President Barack Obama’s nominee for inspector general of the embattled Department of Veterans Affairs contributed to the chief executive’s 2008 presidential campaign.
Michael J. Missal, a partner at Washington, D.C.-based K&L Gates, LLP, would be VA’s first permanent IG in two years if he is confirmed by the Senate. In addition to a $2,300 Obama donation late in the 2008 presidential race, Missal donated $25,000 to his firm’s political action committees since that year, according to Federal Election Commission data.
K&L Gates’ PAC gave more to Democrats in the 2008 and 2010 election cycles, but more to Republicans in the 2012 and 2014 election cycles.
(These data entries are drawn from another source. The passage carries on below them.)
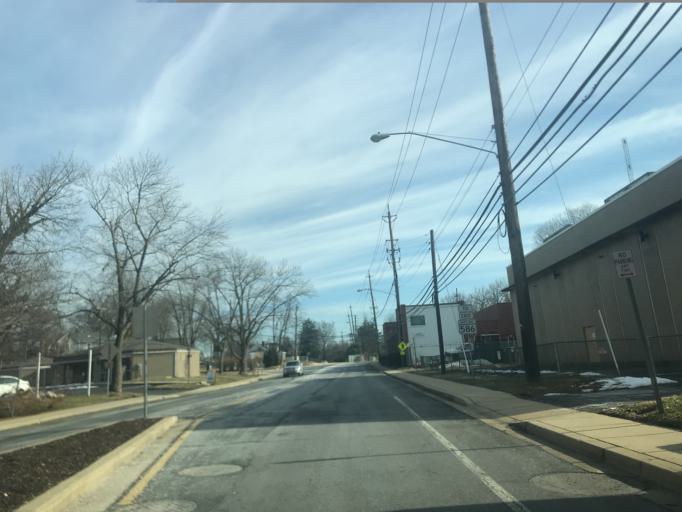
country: US
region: Maryland
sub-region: Montgomery County
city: Rockville
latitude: 39.0827
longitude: -77.1434
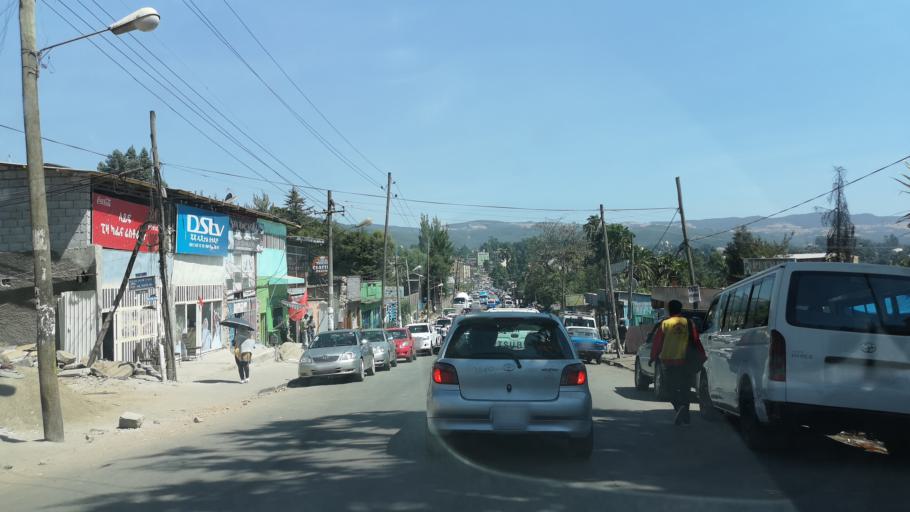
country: ET
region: Adis Abeba
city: Addis Ababa
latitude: 9.0486
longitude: 38.7467
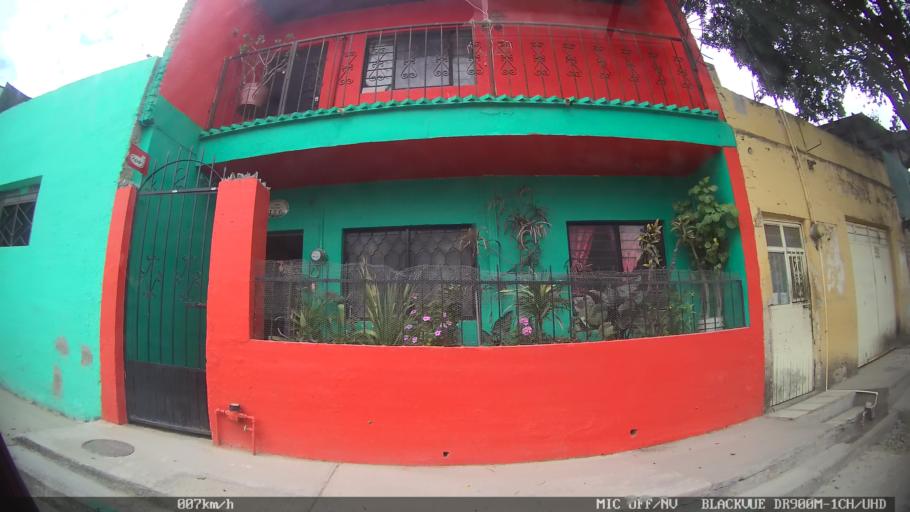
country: MX
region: Jalisco
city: Tonala
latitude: 20.6505
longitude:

Overall, the PAC contributed $1.2 million to Democratic congressional candidates and committees, and $1.1 million to GOP candidates and committees between 2008 and 2014.
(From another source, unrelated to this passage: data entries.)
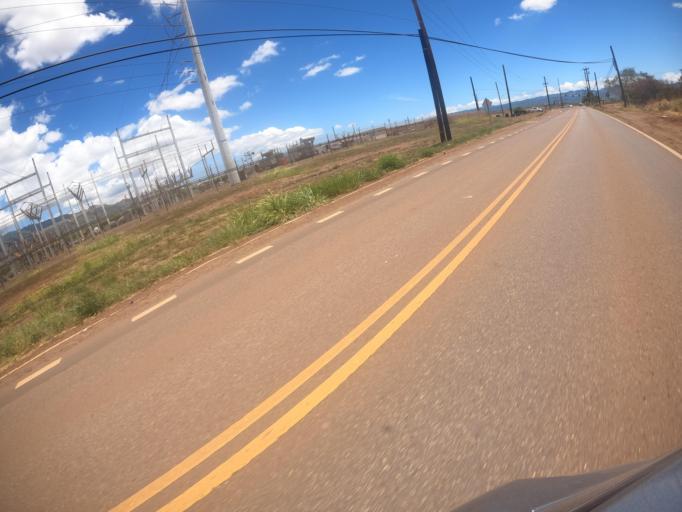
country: US
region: Hawaii
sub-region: Honolulu County
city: Royal Kunia
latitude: 21.3715
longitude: -158.0452
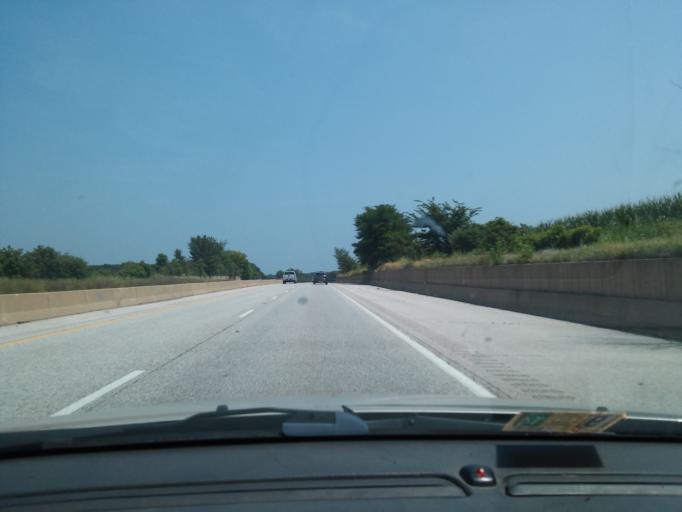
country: US
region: Illinois
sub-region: Pike County
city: Griggsville
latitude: 39.6811
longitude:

OpenSecrets.org data showed 2010 as the PAC’s most active year when 58 percent of its $675,374 in campaign contributions went to Democrats.
Missal has practiced law at K&L Gates since 1987, concentrating in government enforcement and representing private-sector clients as counsel before the Securities and Exchange Commission, Department of Justice, and the Financial Industry Regulatory Authority.
He was a staff assistant for President Jimmy Carter from 1978 to 1981, then served as senior counsel for the enforcement division of the SEC from 1983 to 1987. He joined K&L in 1987 and made partner in 1991.
The Environmental Defense Action Fund, Algae Biomass Organization, and dozens of other Fortune 500 and Wall Street firms, and nonprofit groups paid K&L Gates $17.4 million in 2014 to lobby committees and members of Congress, mostly over appropriations bills.
The VA hasn’t had a permanent IG since December 2013, and in recent years has become the focus of multiple congressional investigations of veterans dying while on wait lists seeking treatment and benefits, and of whistleblowers being punished for talking to Congress about the problems.
Government accountability advocates aren’t jumping up and down yet over Missal.
“There isn’t anything on his resume that sends up a big red flag, but there isn’t anything that makes us enthusiastic about his appointment either,” said Joe Newman, director of communications for the Project on Government Oversight, a nonprofit organization that advocates for government efficiency and transparency for the taxpaying public.
Transparency groups and members of Congress have been calling on Obama to select a permanent IG for months, but the president announced Missal’s nomination quietly along with 11 other nominations Friday.
Republican Sen. Ron Johnson, chairman of the Senate Committee on Homeland Security and Governmental Affairs, said the appointment is long overdue.
“I welcome the news that the president has nominated Michael J. Missal to serve as VA inspector general,” Johnson said. “For far too long, the VA OIG’s lack of permanent leadership has compromised veteran care, fostered a culture of whistleblower retaliation within the agency, and compromised the independence of the VA’s chief watchdog.”
Republican Rep. Jeff Miller, chairman of the House Committee on Veterans Affairs, declined to comment, but his panel has been the chief investigative entity in exposing the troubled department’s problems.
“In the midst of the largest and most damaging scandal in VA’s history, it is vitally important that the VA Office of Inspector General have an independent and objective leader in place to combat waste, fraud and abuse,” Miller wrote to Obama last year.
Missal, who did not return a request for comment, was lead counsel to the independent review panel investigating a 2004 60 Minutes segment by CBS Evening News Anchor Dan Rather on former President George W. Bush’s service in the Texas Air National Guard. CBS fired four employees, including Rather, for relying on documents the news outlet couldn’t authenticate.
Missal has no prior experience in the military or on an IG staff.